As time goes by, we become inured to the magnificence of the cutting-edge techniques found in animation. Remember when Toy Story came out, and we were all “Woo! Awesome animation! It’s so… so lifelike!” And then with each passing year, we were more “Eh, looks nice. It’ll keep the kids entertained.” The resultant ennui with ‘toon films has forced animation studios to be even more innovative.
So for Monster House, images of the actors providing the characters’ voices were captured using 3D motion techniques; then the animated form of the characters was added as a top layer, producing a level of clarity and articulation that approaches that found in live-action films. It’s really pretty neat, but there’s a caveat: Because of the enhanced realism, the movie can be frightening to young children. When Wile E. Coyote attempts to drop an anvil on the Roadrunner, no one’s terrified that a bird’s gonna be splattered all over the place, because everything looks.. well, cartoony. Unrealistic. Taking place in someone’s vivid imagination. But take that terror and multiply it by two or three and then make the whole shebang as realistic looking as possible, and your fright factor is exponential. (Sorry, didn’t mean to involve math there.)
D.J. (Mitchel Musso) is a loner/nerd whose parents Just Don’t Understand. He also keeps tabs on the house across the street, the kind of house every neighborhood seems to have – a spooky-looking old manse with a spotty history buoyed by decades of gossip and innuendo. The house’s sole occupant is Mr. Nebbercracker (Steve Buscemi), your standard “Hey you kids, get offa my lawn!” mean old man. (In the opening sequence, he grabs a little girl’s tricycle and destroys it.) Something’s fishy about Old Man Nebbercracker and his house, but D.J. can’t convince his hands-off parents (Fred Willard and Catherine O’Hara); they in turn hand him off to a virulently nasty babysitter named Zee (Maggie Gyllenhaal), who doesn’t give a rat’s ass about D.J. or his babblings about mean old men, she just wants to hang out with her boyfriend Bones (Jason Lee) and smooch.
But D.J. is not without backup. His best pal is Chowder (Sam Lerner), a portly, crewcutted lad who acts about forty times faster than he thinks, which makes for high comedy. They’ve been buds for a long while, so when an entreprenurial Girl Scout clone shows up to sell candy, they both compete for her affection. Of course, this subtle story thread takes a back seat to the ominous house across the street, and D.J. and Chowder team up with their new pal Jenny (Spencer Locke) to solve the mystery. But is this an ordinary tale of a crotchety old man who hates kids? Or is there something more sinister at play? The title of the movie might provide a subtle hint.
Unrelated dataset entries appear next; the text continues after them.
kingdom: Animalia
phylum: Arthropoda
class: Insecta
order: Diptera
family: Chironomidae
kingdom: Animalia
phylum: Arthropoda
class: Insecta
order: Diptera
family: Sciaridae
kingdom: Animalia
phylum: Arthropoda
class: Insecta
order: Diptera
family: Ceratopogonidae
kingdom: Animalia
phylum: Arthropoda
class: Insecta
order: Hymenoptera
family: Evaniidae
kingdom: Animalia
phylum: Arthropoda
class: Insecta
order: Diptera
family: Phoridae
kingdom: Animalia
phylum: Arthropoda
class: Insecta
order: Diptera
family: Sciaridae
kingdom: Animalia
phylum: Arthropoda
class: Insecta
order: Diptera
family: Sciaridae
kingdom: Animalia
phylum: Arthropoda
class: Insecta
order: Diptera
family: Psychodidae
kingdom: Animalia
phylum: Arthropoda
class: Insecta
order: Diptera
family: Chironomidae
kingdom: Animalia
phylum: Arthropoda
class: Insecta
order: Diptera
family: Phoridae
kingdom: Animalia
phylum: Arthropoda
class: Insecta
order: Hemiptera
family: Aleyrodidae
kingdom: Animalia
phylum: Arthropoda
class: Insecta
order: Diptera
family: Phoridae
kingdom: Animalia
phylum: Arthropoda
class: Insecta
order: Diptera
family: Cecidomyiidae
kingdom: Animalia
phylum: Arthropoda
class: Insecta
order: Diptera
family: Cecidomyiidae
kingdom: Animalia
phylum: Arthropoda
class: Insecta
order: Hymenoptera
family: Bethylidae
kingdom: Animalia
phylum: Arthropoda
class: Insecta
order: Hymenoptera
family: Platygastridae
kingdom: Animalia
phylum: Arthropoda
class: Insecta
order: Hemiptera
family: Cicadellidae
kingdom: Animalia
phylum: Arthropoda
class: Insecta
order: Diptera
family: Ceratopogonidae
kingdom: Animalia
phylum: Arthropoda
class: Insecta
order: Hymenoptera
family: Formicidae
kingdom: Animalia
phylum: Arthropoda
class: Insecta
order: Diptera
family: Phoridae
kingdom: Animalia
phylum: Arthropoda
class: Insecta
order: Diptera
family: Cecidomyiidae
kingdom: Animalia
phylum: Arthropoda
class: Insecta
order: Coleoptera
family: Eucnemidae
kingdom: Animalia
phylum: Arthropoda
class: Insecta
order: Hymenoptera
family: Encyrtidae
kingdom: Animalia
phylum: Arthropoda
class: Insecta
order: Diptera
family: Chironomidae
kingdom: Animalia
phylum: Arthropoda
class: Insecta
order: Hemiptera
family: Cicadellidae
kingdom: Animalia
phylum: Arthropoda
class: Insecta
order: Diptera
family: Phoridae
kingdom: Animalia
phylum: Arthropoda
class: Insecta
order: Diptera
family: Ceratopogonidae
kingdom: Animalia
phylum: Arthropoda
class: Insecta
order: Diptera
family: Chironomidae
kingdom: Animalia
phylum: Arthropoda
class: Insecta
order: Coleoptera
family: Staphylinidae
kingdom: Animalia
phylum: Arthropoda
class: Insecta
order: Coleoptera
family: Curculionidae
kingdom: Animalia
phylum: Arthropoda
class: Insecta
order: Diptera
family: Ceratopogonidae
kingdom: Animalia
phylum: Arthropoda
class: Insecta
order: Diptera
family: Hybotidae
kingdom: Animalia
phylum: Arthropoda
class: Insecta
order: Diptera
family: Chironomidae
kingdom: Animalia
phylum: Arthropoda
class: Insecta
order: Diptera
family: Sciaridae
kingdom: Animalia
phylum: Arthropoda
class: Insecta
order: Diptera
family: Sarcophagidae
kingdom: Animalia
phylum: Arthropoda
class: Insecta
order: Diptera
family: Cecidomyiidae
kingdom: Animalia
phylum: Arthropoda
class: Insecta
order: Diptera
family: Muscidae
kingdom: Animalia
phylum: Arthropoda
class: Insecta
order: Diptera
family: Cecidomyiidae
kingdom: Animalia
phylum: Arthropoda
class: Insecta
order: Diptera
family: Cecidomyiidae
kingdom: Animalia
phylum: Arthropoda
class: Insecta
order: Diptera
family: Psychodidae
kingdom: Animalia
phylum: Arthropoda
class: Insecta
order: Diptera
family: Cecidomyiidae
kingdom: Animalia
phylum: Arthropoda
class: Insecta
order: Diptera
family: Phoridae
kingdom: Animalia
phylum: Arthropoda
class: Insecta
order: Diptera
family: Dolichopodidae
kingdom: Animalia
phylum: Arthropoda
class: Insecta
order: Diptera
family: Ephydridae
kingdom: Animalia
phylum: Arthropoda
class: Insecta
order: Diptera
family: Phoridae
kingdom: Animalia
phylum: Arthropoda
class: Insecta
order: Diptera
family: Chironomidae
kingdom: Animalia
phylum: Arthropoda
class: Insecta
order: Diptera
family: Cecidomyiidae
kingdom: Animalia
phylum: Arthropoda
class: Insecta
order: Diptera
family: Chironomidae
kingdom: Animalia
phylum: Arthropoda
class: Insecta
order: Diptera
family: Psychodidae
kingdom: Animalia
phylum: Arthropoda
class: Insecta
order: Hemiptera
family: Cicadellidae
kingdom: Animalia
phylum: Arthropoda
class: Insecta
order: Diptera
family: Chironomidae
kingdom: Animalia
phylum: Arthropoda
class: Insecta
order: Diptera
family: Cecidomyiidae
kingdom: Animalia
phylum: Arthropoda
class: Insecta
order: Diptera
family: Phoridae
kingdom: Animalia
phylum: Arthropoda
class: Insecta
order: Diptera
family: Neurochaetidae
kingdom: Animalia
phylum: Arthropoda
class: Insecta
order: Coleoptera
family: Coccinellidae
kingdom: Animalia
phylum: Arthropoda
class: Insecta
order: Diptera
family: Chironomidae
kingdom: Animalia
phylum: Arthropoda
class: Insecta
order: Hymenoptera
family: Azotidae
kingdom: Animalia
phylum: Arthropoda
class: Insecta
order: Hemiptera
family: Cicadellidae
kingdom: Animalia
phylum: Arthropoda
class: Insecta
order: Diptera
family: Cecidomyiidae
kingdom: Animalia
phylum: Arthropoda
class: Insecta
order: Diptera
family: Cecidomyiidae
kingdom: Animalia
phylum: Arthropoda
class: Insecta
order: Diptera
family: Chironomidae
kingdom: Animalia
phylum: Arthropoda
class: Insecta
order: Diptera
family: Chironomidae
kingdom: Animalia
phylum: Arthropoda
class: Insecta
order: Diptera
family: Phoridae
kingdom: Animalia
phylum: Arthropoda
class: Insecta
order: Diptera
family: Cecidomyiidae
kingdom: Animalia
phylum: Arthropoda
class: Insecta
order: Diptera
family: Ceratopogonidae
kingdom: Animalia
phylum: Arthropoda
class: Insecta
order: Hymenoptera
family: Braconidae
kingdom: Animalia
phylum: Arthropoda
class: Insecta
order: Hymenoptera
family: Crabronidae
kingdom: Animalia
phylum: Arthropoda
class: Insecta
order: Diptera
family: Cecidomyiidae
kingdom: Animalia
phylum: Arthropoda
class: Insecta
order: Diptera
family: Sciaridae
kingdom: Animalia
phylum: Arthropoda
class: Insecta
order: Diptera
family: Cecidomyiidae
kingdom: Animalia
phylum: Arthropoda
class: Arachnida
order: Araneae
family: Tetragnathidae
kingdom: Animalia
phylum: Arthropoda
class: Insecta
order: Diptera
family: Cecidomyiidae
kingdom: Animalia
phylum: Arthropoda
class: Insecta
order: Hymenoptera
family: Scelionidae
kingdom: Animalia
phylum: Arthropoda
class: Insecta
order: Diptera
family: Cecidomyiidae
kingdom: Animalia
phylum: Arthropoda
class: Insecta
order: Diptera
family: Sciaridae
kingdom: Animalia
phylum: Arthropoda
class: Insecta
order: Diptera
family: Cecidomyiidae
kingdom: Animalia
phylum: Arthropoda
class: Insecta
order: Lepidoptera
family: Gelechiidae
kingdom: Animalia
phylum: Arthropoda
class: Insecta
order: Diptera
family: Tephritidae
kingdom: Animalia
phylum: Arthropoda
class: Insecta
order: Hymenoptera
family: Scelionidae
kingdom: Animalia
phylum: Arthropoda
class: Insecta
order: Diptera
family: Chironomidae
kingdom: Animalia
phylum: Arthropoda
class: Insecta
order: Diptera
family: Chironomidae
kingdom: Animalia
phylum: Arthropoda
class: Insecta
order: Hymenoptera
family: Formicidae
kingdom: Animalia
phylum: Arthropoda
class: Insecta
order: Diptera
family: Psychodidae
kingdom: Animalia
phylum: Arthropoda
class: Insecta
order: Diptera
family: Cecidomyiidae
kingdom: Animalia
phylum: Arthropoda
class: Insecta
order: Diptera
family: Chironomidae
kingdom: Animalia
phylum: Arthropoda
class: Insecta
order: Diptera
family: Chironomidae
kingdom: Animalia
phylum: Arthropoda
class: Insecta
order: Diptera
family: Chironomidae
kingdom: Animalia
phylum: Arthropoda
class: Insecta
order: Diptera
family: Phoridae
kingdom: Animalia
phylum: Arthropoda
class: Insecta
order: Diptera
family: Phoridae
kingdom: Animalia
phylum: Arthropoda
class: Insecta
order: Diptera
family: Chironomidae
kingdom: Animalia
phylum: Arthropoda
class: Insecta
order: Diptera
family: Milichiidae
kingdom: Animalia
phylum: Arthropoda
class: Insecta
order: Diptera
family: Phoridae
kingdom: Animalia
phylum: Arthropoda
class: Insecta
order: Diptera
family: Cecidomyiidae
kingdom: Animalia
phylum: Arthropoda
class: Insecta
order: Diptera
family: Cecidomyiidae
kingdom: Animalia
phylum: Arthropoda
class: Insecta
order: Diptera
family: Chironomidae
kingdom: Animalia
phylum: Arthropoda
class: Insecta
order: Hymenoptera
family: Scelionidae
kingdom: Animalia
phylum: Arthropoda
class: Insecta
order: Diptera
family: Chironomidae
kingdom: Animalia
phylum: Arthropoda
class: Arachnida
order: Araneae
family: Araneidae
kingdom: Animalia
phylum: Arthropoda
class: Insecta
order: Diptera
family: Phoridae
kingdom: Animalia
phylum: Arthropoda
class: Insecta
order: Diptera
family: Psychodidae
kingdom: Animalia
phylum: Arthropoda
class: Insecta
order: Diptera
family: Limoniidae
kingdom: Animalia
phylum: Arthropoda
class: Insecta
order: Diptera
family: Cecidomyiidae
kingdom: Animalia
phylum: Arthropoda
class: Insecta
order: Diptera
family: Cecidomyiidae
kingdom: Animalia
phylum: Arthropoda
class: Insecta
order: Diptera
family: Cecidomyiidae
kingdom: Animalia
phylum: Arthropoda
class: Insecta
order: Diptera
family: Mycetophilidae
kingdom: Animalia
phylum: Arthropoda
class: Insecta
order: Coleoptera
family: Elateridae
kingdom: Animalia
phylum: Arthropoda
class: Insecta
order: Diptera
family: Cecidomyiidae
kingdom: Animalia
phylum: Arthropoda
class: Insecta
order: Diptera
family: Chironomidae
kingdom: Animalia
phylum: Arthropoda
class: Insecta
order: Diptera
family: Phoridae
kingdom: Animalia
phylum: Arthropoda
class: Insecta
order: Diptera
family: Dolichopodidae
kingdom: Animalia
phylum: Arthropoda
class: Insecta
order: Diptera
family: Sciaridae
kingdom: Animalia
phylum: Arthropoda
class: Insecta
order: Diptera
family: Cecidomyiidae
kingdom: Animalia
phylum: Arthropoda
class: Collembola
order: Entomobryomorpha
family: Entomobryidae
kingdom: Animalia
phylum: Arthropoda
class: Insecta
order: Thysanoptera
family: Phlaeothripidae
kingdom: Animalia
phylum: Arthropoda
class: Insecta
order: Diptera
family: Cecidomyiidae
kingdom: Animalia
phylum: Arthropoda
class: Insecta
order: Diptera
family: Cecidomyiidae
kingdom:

The characterizations are wonderful, with the troika of Lerner, Musso, and Locke perfectly essaying the dynamics of childhood interactions: the two best buddies, the interloper, the first love. You honestly believe these are real kids acting out real situations and facing their fears of the unknown, older people, even puberty. Such natural-seeming acting isn’t simple for anyone, especially novice actors, even if they’re providing only a voice. Gyllenhaal is sweetly menacing, and I wish I’d seen/heard more of O’Hara and Willard. Kathleen Turner, who provided the voice of Jessica Rabbit once upon a time for producer Robert Zemeckis, shows up as the voice of the titular house, and although we don’t hear a heck of a lot of her, what we hear is choice. Supreme to them all, though, is Buscemi as Old Man Nebbercracker – a huge asset solidfying the film.
As I mentioned before, one issue with the movie is that the violence can get pretty intense at times. I mean, the house is ALIVE and eats people and pets and toys. There’s no blood or dismemberment, certainly, but kids are in constant peril, and it all feels so much more real than your typical cartoon that for really young tots this might be a little too nerve wracking. I actually looked at the screen at one point and said, “This movie is messed up!” the hair-raising, children-in-harm’s-way would make for a decent thriller/horror movie if it were live action. Hey, I’m not saying I was scared, mind you! I’m just looking out for the kids. Yeah, the kids.
Anyway, Monster House is loads of fun. It’s genuine scares and thrills combined with a real ear for how kids interact with each other. A winner.